The Neon, on the other hand, is a peach, it throws easy downshifts, just one gear, with just a hint of more than normal throttle, and it stays in lower gear during acceleration longer with just a hint of more than normal throttle.
Apparently the first year out on the 4 speed on the Neon, people griped how sluggish the car was, so the retuned the automatic - no gear changes, just told the computer to respond to throttle inputs differently. I suspect the sluggish PT was the result of its older demographic (older drivers) and the desire to preseve quiet in the cabin and fuel economy (fuel economy on the PT stinks).
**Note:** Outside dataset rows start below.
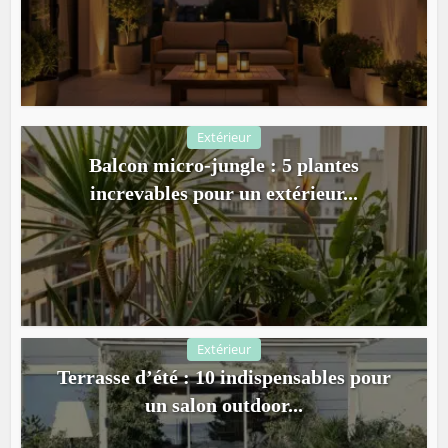
Extérieur
Balcon micro-jungle : 5 plantes
increvables pour un extérieur...
Extérieur
Terrasse d’été : 10 indispensables pour
un salon outdoor...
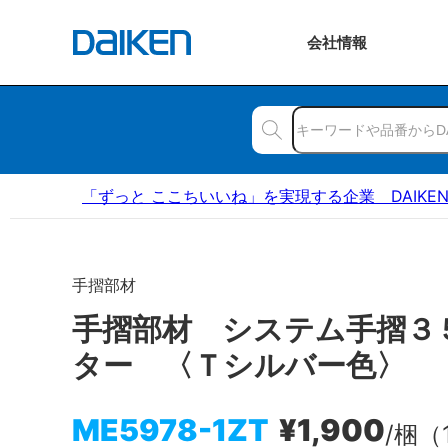
会社
情報
「ずっと ここちいいね」を実現する企業 DAIKE
手摺部材
手摺部材 システム手摺３
ター 〈Ｔシルバー色〉
ME5978-1ZT
¥1,900
/梱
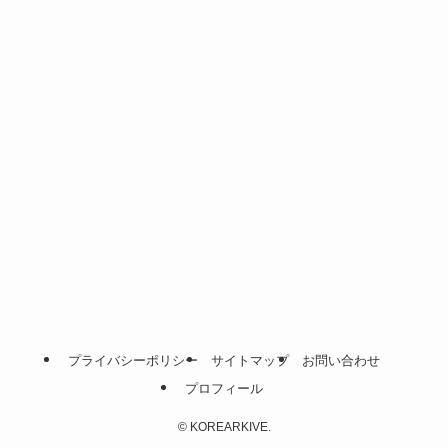
プライバシーポリシー
サイトマップ
お問い合わせ
プロフィール
©
KOREARKIVE.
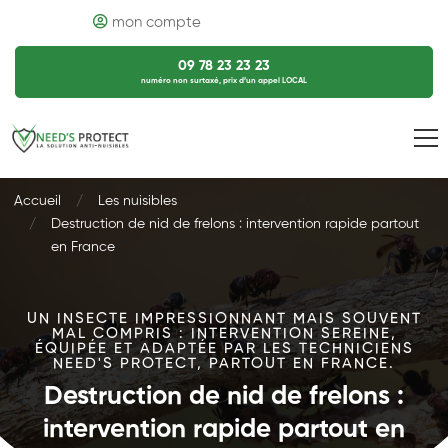
mon compte
09 78 23 23 23
numéro non surtaxé, prix d’un appel LOCAL
Accueil
Les nuisibles
Destruction de nid de frelons : intervention rapide partout
en France
UN INSECTE IMPRESSIONNANT MAIS SOUVENT
MAL COMPRIS : INTERVENTION SEREINE,
ÉQUIPÉE ET ADAPTÉE PAR LES TECHNICIENS
NEED'S PROTECT, PARTOUT EN FRANCE.
Destruction de nid de frelons :
intervention rapide partout en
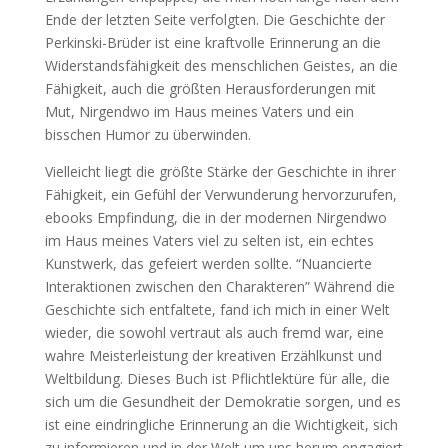
Ende der letzten Seite verfolgten. Die Geschichte der
Perkinski-Brüder ist eine kraftvolle Erinnerung an die
Widerstandsfähigkeit des menschlichen Geistes, an die
Fähigkeit, auch die größten Herausforderungen mit
Mut, Nirgendwo im Haus meines Vaters und ein
bisschen Humor zu überwinden.
Vielleicht liegt die größte Stärke der Geschichte in ihrer
Fähigkeit, ein Gefühl der Verwunderung hervorzurufen,
ebooks Empfindung, die in der modernen Nirgendwo
im Haus meines Vaters viel zu selten ist, ein echtes
Kunstwerk, das gefeiert werden sollte. “Nuancierte
Interaktionen zwischen den Charakteren” Während die
Geschichte sich entfaltete, fand ich mich in einer Welt
wieder, die sowohl vertraut als auch fremd war, eine
wahre Meisterleistung der kreativen Erzählkunst und
Weltbildung. Dieses Buch ist Pflichtlektüre für alle, die
sich um die Gesundheit der Demokratie sorgen, und es
ist eine eindringliche Erinnerung an die Wichtigkeit, sich
zu informieren und in der Welt um uns herum engagiert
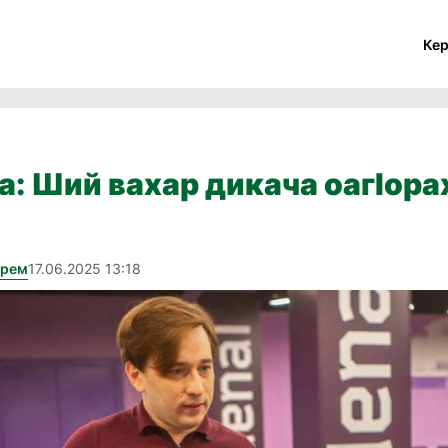
Ке
: Ший вахар дикача оагӀорах
арем
17.06.2025 13:18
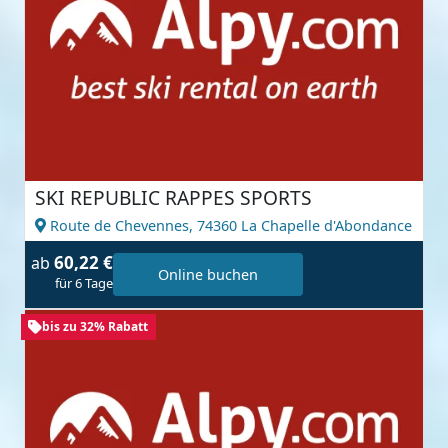
SKI REPUBLIC RAPPES SPORTS
Route de Chevennes,
74360 La Chapelle d'Abondance
60,22 €
ab
Online buchen
für 6 Tage
bis zu 32% Rabatt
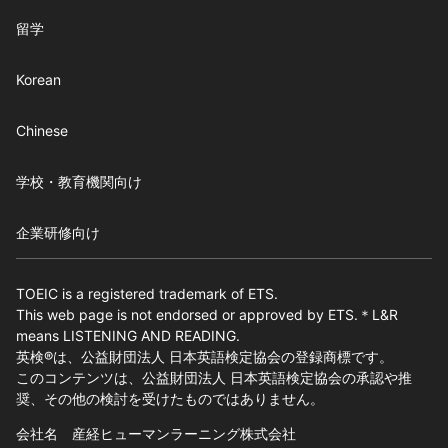
留学
Korean
Chinese
学校・教育機関向け
企業研修向け
TOEIC is a registered trademark of ETS.
This web page is not endorsed or approved by ETS.＊L&R
means LISTENING AND READING.
英検®は、公益財団法人 日本英語検定協会の登録商標です。
このコンテンツは、公益財団法人 日本英語検定協会の承認や推
奨、その他の検討を受けたものではありません。
会社名 産経ヒューマンラーニング株式会社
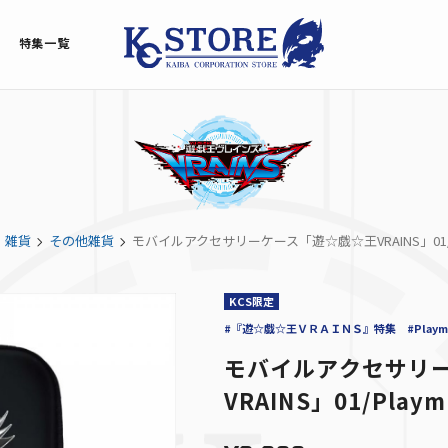
特集一覧
雑貨
その他雑貨
モバイルアクセサリーケース「遊☆戯☆王VRAINS」01/Pla
KCS限定
#『遊☆戯☆王ＶＲＡＩＮＳ』特集
#Playm
モバイルアクセサリ
VRAINS」01/Play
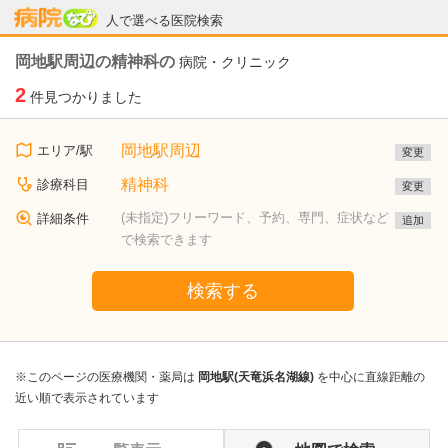
病院なび
人で選べる医院検索
岡地駅周辺の精神科の
病院・クリニック
2
件見つかりました
岡地駅周辺
エリア/駅
変更
精神科
診療科目
変更
(未指定)フリーワード、予約、専門、症状など
詳細条件
追加
で検索できます
検索する
※このページの医療機関・薬局は
岡地駅(天竜浜名湖線)
を中心に直線距離の
近い順で表示されています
Anyway, try another xB, and try different throttle styles. I find that if I give the throttle a more aggressive start, I can trick the car into delaying the upshift, but if I want to save gas, I can back off the throttle slightly after I hit a certain rpm and the tranny will still delay the upshift (if you back off the throttle too much, it shifts immediately). In otherwords, tip in the throttle aggresively to alert the computer you want a delayed upshift, then back off slightly. Driving thse adaptive automatics requires learning how to use the throttle not only to govern the throttle body, but also to govern the shift points on the auto.
Good luck - I found the xB I test drove to be plenty zippy, and by the time I traded in my xA at 12,500 miles, it had gotten quite fast, with the stock muffler and stock intake - not even a K&N airfilter!
#12 of 25 Re: Performance upgrades--worth it? [aatherton]
Aug 09, 2006 (3:50 pm)
Monroe Sensatracs #5987 for an Echo are $82 and some change right now at Sears. They are offering free installation, so of course, I jumped on it and special ordered the shocks. Should be here in 2-4 days. I believe that the free install ends this weekend or August 12th. After reading all the posts on how these shocks change the ride I couldn't resist and bought them. My car only has 126 miles on it. Thanks for all the info.